With the broader US stock indexes already erasing their declines of the year, the firms now say the traders and other speculative buyers who missed out will be on the hunt for pockets of opportunity to play catch-up before the next bout of tariff-induced turbulence strikes again.
'There will be significant buying from systematic traders and discretionary investors who haven't captured as much of this rally as they would have liked,' Kaiser said. 'Now, they're under-positioned and have a lot money to use to buy some of these laggards.'
With commodity trading advisers, or CTAs, slashing their exposure to equities in recent weeks, the run-up in the S&P 500 has cleared the path for many of them to return as buyers, he said. Traders closing out their bearish wagers in the Russell 2000 Index will also likely spur more gains for small caps in the coming weeks, he added.

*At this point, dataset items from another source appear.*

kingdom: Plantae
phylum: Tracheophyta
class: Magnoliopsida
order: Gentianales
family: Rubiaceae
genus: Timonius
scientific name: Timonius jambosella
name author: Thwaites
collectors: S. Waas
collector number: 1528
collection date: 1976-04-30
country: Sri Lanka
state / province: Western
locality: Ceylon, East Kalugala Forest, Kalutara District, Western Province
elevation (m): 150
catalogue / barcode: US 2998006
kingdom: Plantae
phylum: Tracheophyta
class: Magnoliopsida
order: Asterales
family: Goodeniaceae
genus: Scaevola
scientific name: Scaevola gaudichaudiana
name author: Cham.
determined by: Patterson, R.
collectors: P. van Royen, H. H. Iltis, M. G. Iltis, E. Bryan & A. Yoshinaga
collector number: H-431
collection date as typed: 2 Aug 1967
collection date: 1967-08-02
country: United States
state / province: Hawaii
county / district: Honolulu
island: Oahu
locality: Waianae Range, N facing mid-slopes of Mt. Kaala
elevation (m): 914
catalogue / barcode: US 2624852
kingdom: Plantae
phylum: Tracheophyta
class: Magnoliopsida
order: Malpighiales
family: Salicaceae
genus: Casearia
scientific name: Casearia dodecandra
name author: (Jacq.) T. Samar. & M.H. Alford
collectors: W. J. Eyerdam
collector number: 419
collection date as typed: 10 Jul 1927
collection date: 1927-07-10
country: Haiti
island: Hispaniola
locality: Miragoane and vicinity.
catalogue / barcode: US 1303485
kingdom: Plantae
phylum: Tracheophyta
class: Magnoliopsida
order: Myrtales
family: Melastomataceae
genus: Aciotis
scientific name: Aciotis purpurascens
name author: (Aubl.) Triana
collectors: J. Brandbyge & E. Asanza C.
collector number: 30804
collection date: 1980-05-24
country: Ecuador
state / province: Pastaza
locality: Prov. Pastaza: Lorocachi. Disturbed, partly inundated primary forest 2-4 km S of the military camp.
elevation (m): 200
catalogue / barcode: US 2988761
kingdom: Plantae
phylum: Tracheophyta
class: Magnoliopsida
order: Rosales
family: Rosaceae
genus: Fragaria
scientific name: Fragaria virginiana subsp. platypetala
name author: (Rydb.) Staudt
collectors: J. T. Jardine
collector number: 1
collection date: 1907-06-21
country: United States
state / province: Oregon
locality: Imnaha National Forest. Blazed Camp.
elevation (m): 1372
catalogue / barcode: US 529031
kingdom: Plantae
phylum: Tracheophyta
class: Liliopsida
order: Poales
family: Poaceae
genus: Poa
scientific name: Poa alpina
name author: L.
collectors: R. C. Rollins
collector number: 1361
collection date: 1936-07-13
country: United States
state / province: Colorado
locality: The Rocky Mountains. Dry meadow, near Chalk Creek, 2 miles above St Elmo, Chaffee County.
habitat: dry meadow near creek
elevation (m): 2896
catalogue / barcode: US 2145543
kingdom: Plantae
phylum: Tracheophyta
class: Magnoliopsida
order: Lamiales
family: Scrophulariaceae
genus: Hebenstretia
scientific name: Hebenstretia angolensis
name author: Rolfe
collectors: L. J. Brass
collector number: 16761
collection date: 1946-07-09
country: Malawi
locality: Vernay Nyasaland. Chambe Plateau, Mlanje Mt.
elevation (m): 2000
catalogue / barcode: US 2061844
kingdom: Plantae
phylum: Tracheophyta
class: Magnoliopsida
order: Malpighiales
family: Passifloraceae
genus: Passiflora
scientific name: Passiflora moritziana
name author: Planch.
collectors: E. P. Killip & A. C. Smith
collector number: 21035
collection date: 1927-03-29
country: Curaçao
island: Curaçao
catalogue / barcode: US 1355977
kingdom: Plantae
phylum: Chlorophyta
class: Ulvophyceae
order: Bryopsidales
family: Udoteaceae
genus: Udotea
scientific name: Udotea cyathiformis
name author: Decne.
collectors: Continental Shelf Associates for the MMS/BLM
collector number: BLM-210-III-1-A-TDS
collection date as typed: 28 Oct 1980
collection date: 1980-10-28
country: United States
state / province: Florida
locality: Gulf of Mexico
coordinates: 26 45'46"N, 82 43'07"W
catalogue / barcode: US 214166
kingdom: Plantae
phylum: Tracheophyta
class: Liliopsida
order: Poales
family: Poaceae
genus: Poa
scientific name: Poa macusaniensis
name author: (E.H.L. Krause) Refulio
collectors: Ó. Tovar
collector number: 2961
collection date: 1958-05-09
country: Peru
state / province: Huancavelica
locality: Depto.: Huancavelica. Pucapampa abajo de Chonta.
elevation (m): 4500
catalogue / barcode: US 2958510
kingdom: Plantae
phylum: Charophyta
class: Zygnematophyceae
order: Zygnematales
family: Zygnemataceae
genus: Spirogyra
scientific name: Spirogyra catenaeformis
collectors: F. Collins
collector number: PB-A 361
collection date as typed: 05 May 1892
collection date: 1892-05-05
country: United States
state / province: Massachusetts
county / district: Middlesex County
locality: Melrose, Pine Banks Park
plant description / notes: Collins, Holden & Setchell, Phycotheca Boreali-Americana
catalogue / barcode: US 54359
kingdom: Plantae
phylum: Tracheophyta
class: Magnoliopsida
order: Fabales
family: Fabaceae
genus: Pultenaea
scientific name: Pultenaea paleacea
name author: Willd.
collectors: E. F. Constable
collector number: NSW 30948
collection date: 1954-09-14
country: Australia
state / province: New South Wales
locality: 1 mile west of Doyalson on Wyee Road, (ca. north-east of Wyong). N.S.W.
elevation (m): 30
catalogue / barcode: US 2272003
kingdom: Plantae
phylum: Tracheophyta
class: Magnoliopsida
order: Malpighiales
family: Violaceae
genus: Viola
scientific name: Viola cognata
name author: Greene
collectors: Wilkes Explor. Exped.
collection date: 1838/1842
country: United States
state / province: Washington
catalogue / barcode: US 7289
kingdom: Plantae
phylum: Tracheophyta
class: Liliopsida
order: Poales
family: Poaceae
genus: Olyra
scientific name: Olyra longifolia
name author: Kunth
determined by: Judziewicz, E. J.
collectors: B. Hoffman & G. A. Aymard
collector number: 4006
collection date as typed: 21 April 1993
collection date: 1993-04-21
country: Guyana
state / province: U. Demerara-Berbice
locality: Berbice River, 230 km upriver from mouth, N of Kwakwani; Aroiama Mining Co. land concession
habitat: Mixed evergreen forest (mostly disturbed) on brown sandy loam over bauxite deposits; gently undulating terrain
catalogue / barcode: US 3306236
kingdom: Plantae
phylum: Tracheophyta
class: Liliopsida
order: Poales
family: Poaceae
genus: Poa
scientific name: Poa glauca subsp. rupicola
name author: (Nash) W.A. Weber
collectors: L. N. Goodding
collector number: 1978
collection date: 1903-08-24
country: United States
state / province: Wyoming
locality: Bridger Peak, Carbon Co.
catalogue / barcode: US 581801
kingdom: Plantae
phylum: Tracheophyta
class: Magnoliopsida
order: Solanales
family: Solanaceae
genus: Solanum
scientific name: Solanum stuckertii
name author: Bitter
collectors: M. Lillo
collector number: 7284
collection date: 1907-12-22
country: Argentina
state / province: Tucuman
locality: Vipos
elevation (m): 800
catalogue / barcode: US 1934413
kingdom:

Andrew Tyler, head of global market intelligence for JPMorgan's trading desk, says it makes sense to buy — via derivatives — shares of hard-hit groups like retailers or consumer discretionary on the potential for a near-term short squeeze. That squeeze occurs when a stock's price rises sharply while traders have short positions, forcing them to buy back shares quickly to cut losses.
'Any short squeeze will likely push small- and mid-capitalization companies to outperform,' the JPMorgan team led by Tyler wrote in a Monday note.
Short-Term Trend
Long-term money managers still see risks in small caps and companies with the most fragile balance sheets given that interest rates remain elevated and economic growth has slowed. While broader markets rallied so far this week because of a reprieve in US-China trade tensions, some investors remain concerned about the possibility of more friction between the two countries down the road.
'We're still not out of the woods on tariffs so we wouldn't buy small caps or own the riskier parts of the market,' said Thomas Martin, senior portfolio manager at Globalt Investments. 'That may work for a short-term trade, but it doesn't work for those managing money for the next few years.'
While small-caps were one of the biggest winners when Donald Trump won the elections — as investors expected his protectionist policies to boost the group — his other proposals, such as tough immigrant laws, can drive up labor costs and squeeze out businesses that derive most of their sales at home.
Even so, the short-term trend is telling. Goldman Sachs' weak balance sheet index, which tracks the 50 most indebted companies, has outpaced the S&P 500 in seven of the past eight sessions — evidence that traders are veering toward cheaper stocks.
Citi's Kaiser also suggests adding upside exposure to groups that had struggled since Trump first announced his aggressive tariffs on April 2, including tech hardware, consumer durables and those with weak balance sheets.
To Dennis Debusschere, founder of 22V Research, there's such a large valuation gap between riskier, economically sensitive companies versus higher-quality names that it leaves more room for the former to rally in the short term.
'Given how onerous the China tariffs were for small caps, that group has the most near-term upside,' he wrote to clients in a Monday note.